Both Urzymes are very good at accelerating the two reactions necessary to translate the genetic code.

“Our results suggest that there were very active protein enzymes very early in the generation of life, before there were organisms,” Carter said. “And those enzymes were very much like the Urzymes we’ve made.”

This research seems to be a step toward understanding abiogenesis, and one that points in a direction not previously investigated. Will this information lead to further progress, or to another difficult road block?

Posted

I have long felt that the problem with how abiogenesis is presented in the popular science media and to a significant degree by researchers in journal articles is that the depth of our ignorance is ignored, or at best grossly understated, and the depth of our understanding of mechanisms is greatly exagerrated. There are some very large gaps that have to be filled in. Research of this type is exactly the ind of painstaking effort that will bre required to, eventually, come up with a high probaility solution.

Posted

From my point of view abiogenesis per se is not a fundable and as such oftentimes information that may illuminate our knowledge gaps tend to be byproducts of other research.

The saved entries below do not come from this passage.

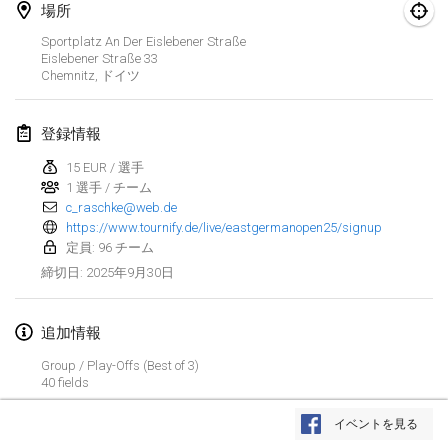
2025年1月25日
|
フランス
場所
Sportplatz An Der Eislebener Straße
2025年2月
Eislebener Straße
33
Chemnitz
,
ドイツ
US Mölkky Winter
2025年2月7日
|
アメリカ合衆国
登録情報
15 EUR / 選手
Open des vendanges tardives
1 選手 / チーム
2025年2月8日
|
フランス
c_raschke@web.de
https://www.tournify.de/live/eastgermanopen25/signup
Indoor de la CASAS
定員: 96 チーム
2025年2月15日
|
フランス
2025年9月30日
締切日
:
SM HalliMölkky - Finnish Championship
追加情報
2025年2月15日
|
フィンランド
Group / Play-Offs (Best of 3)
40 fields
Warm-up EM Indoor
リストを表示
2025年2月28日
|
チェコ
イベントを見る
表示中
241
トーナメント
監修:
Mölkk Your World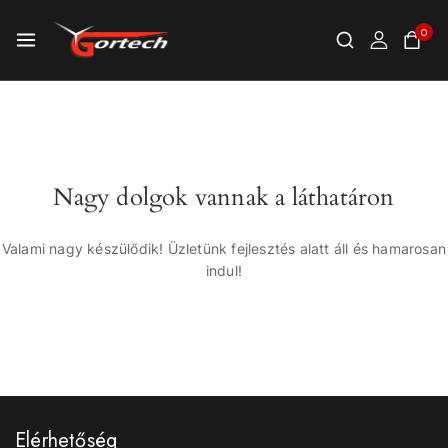
0
Nagy dolgok vannak a láthatáron
Valami nagy készülődik! Üzletünk fejlesztés alatt áll és hamarosan
indul!
Elérhetőség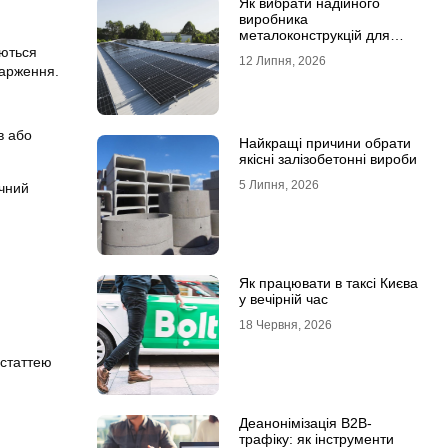
Як вибрати надійного
виробника
металоконструкцій для
сонячних панелей
ються
12 Липня, 2026
карження.
в або
Найкращі причини обрати
якісні залізобетонні вироби
5 Липня, 2026
ичний
Як працювати в таксі Києва
у вечірній час
18 Червня, 2026
 статтею
Деанонімізація B2B-
трафіку: як інструменти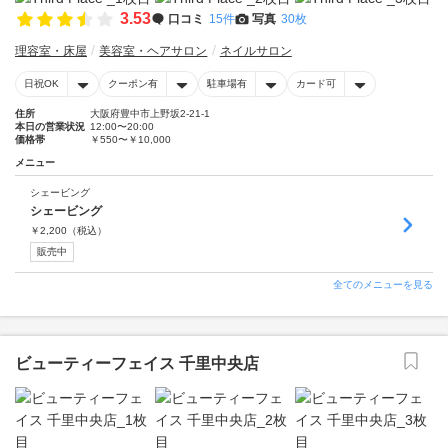
3.53
口コミ
15件
写真
30枚
理容室・床屋
美容室・ヘアサロン
ネイルサロン
日祝OK
クーポン有
駐車場有
カード可
住所
大阪府豊中市上野坂2-21-1
本日の営業状況
12:00〜20:00
価格帯
￥550〜￥10,000
メニュー
シェービング
シェービング
￥
2,200
（税込）
販売中
全てのメニューを見る
ビューティーフェイス 千里中央店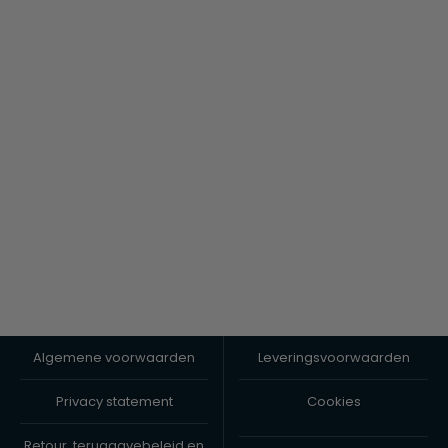
Algemene voorwaarden
Leveringsvoorwaarden
Privacy statement
Cookies
Retour, teruggavebeleid en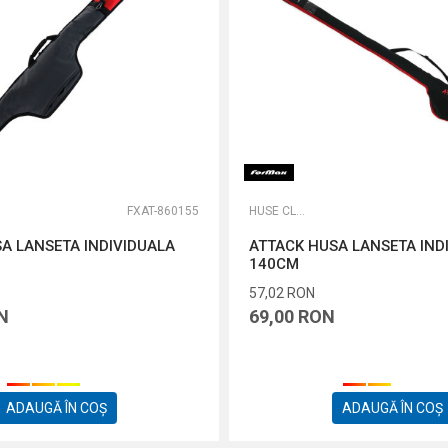
FXAT-860155
HUSE CLASSICE
A LANSETA INDIVIDUALA
ATTACK HUSA LANSETA IND
140CM
57,02
RON
N
69,00
RON
ADAUGĂ ÎN COȘ
ADAUGĂ ÎN COȘ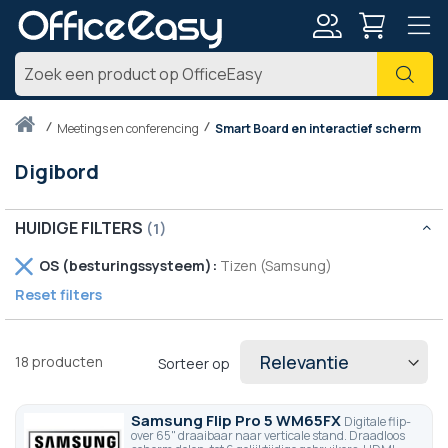
Account
Zoe
Thuis
meetings en conferencing
Smart Board en interactief scherm
Digibord
HUIDIGE FILTERS
Verwijder
OS (besturingssysteem)
Tizen (Samsung)
dit
Reset filters
artikel
18
producten
Sorteer op
Samsung Flip Pro 5 WM65FX
Digitale flip-
over 65" draaibaar naar verticale stand. Draadloos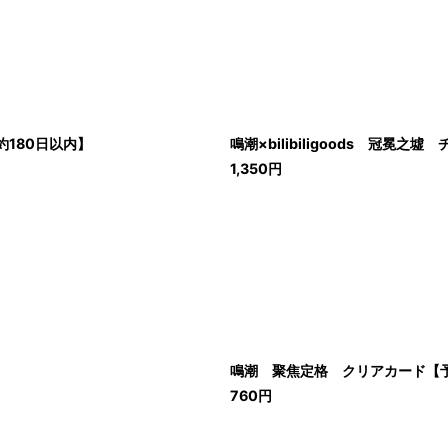
約180日以内】
鳴潮×bilibiligoods 冠冕
1,350
円
鳴潮 聚焦定格 クリアカード【予
760
円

I think it got a bit of a boost recently with research in the area of synthetic biology and protein evolution together with improved structure analysis tools at our hands. I would be kind of surprised if there were a lot of specialists claiming that we know a lot (or anything) about abiogenesis. But I guess it depends on the specific (sub-)discipline one gets into contact with.

  • 4 weeks later...
Posted

I just have a quick question. What type of enzymes were the urzyme descendants? It says here that the enzymes "translated" the genetic code. This claim, semantically, refers to the process of translation, which is not catalyzed by protein enzymes. It could, I guess, be referring to transcription, which in the public sphere might be better understood as the act of "translating," which would make more sense because it is catalyzed by a protein enzyme.

 

Also, just to play devil's advocate a little, I didn't think that the RNA world hypothesis claimed that life was exclusively RNA-based... (maybe I was just making that up). I always assumed that the RNA world hypothesis did not exclude proteins, but rather that it simply suggested that A major catalytic molecule (not the only one) at the time might have been RNA. But I guess I had always assumed that the fact that RNA catalyzes protein synthesis indicated the possibility that both were hypothetically part of the ancient world.